START DOCUMENT PASSAGE
Maybe a mod should make a sticky that stays at the top of wheels and tires for this topic. :thumbsup:


----------



## oldsrider87 (Jun 2, 2005)

powerbrite wire wheel cleaner strong shit do not leave it on for over 1 min or it will eat your chrome 

www.malcopro.com


----------



## SLIMONTHABUMPERRRRRR (Jul 10, 2005)

> _Originally posted by K-Blaze_@Mar 9 2007, 01:31 PM~7444836
> *British wheel cleaner or Dayton wire cleaner only for gold
> *


yea that shit works real good, no wipeing just spay on and rince...... off takes off all brake dust even in between the spokes works better if you at the carwash...the stuff i got is called gold rush but its the same stuff


----------



## slick_oo (Oct 2, 2006)




----------



## K-Blaze (Nov 2, 2004)
END DOCUMENT PASSAGE
START GIVEN RECORDS
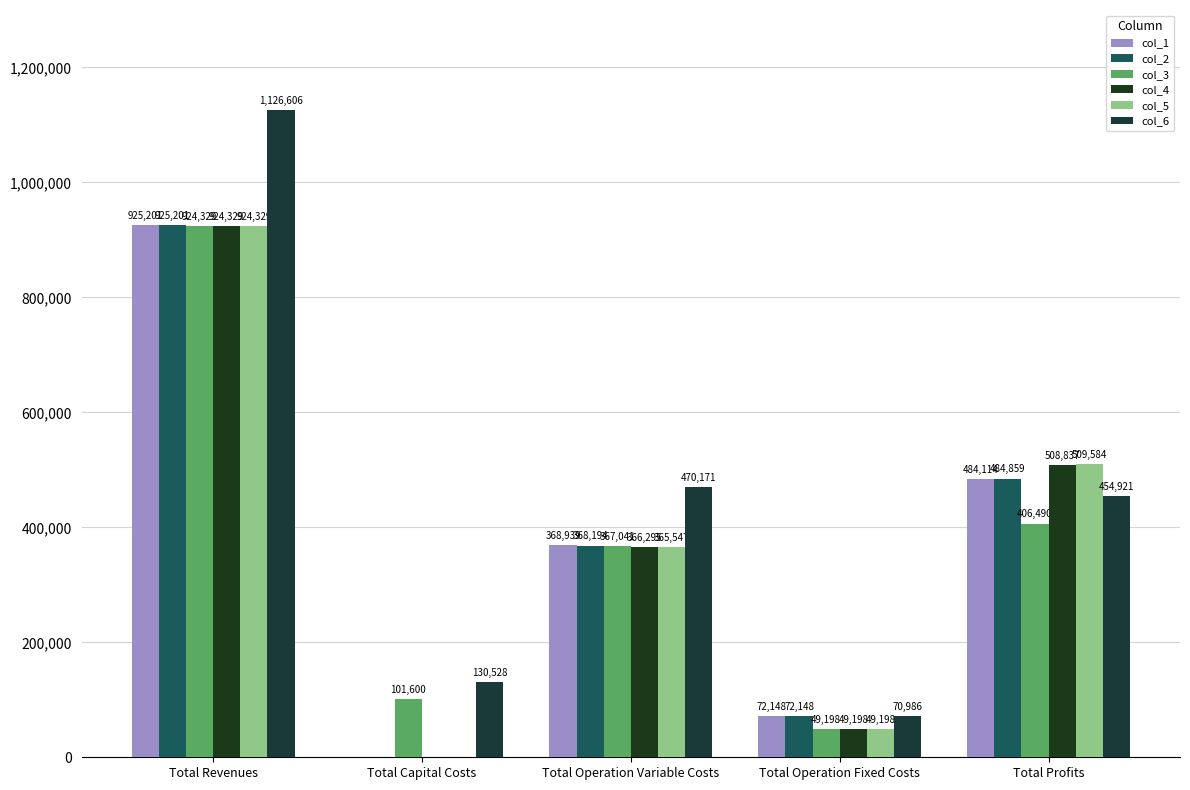

Which category has the highest value in the col_1 series?

Total Revenues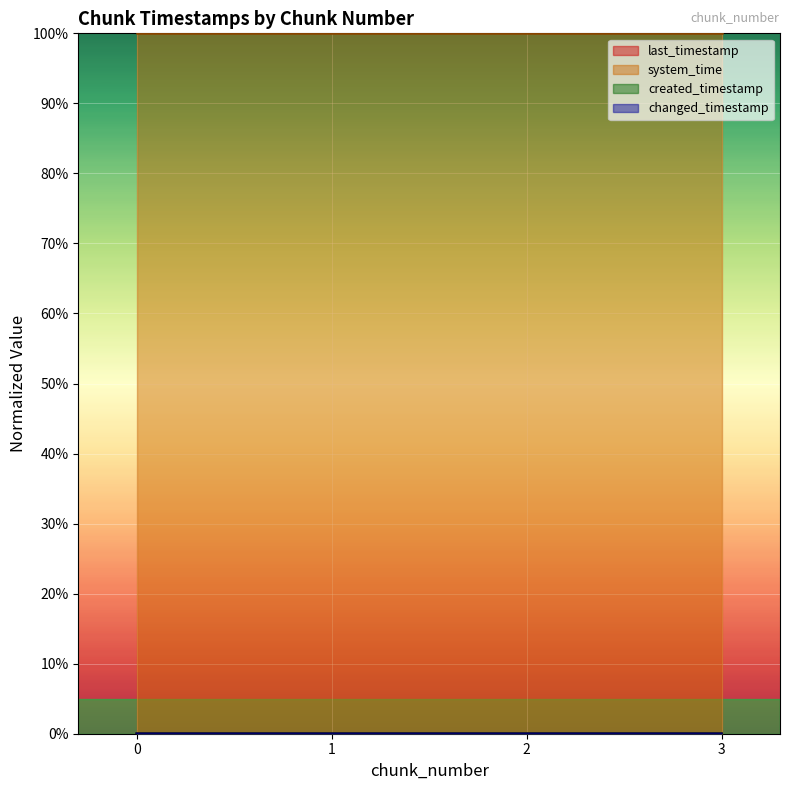

Rank the series by their maximum value, from lowest to highest.

created_timestamp, last_timestamp, changed_timestamp, system_time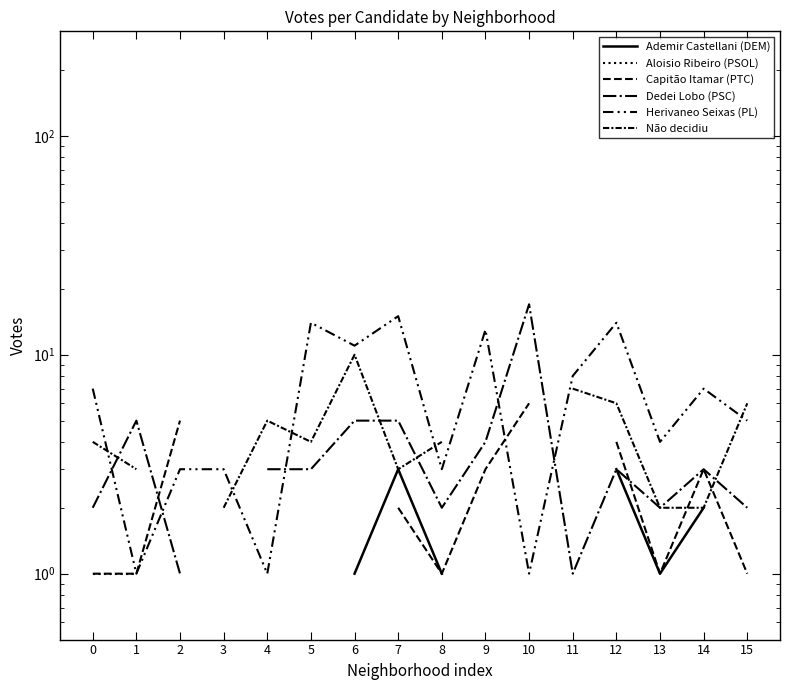

Which series has the largest total across all categories?

Herivaneo Seixas (PL)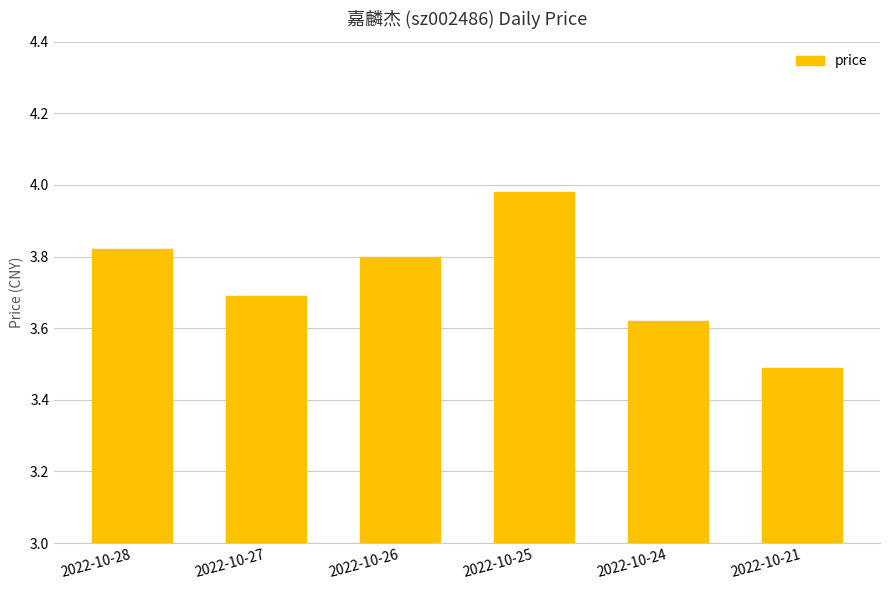

What is the value of the 2nd bar from the left?

3.7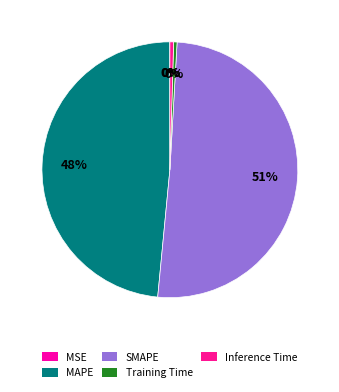

Do MAPE and MSE together represent more than half of the pie?

No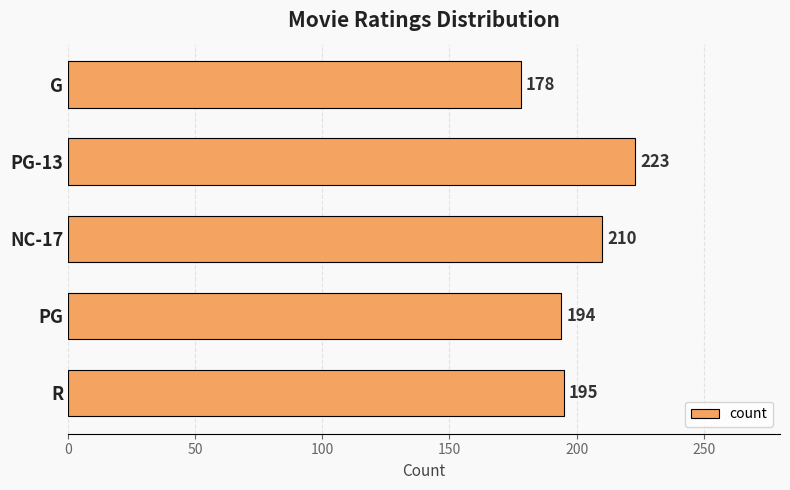

What is the difference between the second highest and minimum values?

32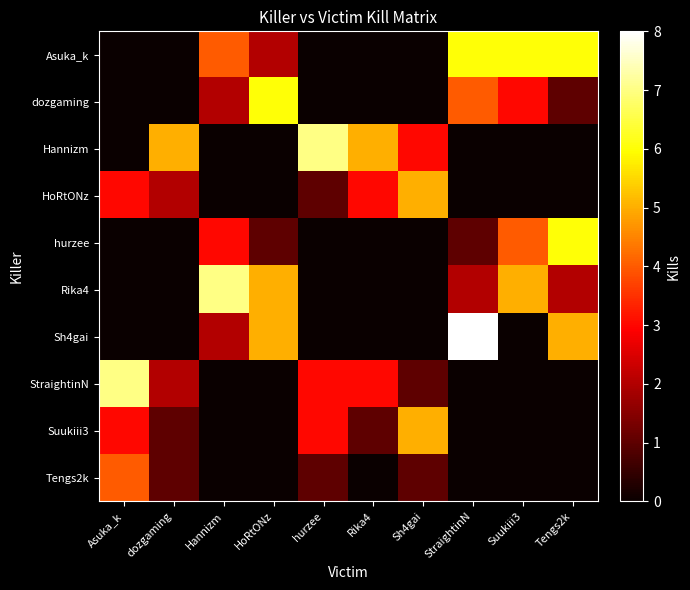

At which category does the chart reach its peak across all series?

StraightinN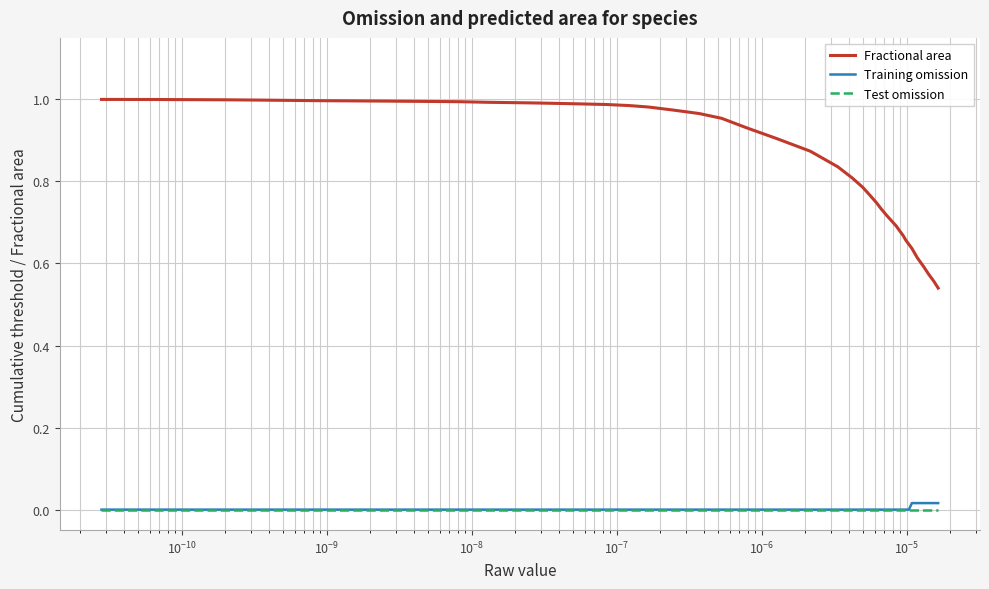

True or false: Fractional area and Training omission intersect in this chart.

False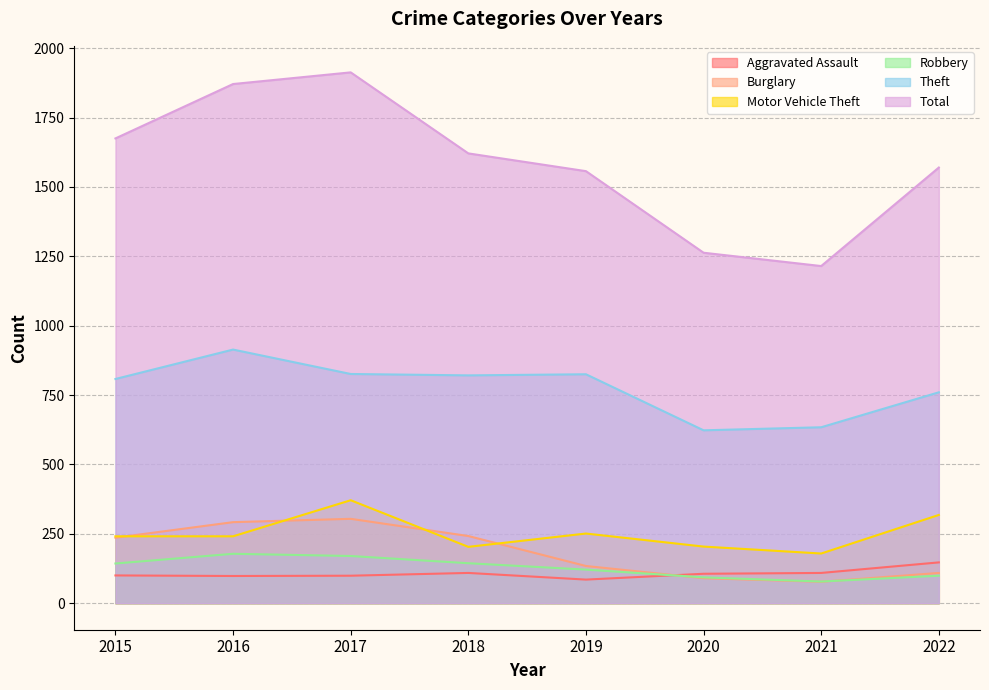

In Burglary, how many points are lower than both neighbors (excluding endpoints)?

1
END GIVEN RECORDS
**WORK ORDER**.
Print the entire forum thread about wheel cleaners word for word, changing nothing. Nothing in the lines plays any part here.

**REPLY**.
Maybe a mod should make a sticky that stays at the top of wheels and tires for this topic. :thumbsup:


----------



## oldsrider87 (Jun 2, 2005)

powerbrite wire wheel cleaner strong shit do not leave it on for over 1 min or it will eat your chrome 

www.malcopro.com


----------



## SLIMONTHABUMPERRRRRR (Jul 10, 2005)

> _Originally posted by K-Blaze_@Mar 9 2007, 01:31 PM~7444836
> *British wheel cleaner or Dayton wire cleaner only for gold
> *


yea that shit works real good, no wipeing just spay on and rince...... off takes off all brake dust even in between the spokes works better if you at the carwash...the stuff i got is called gold rush but its the same stuff


----------



## slick_oo (Oct 2, 2006)




----------



## K-Blaze (Nov 2, 2004)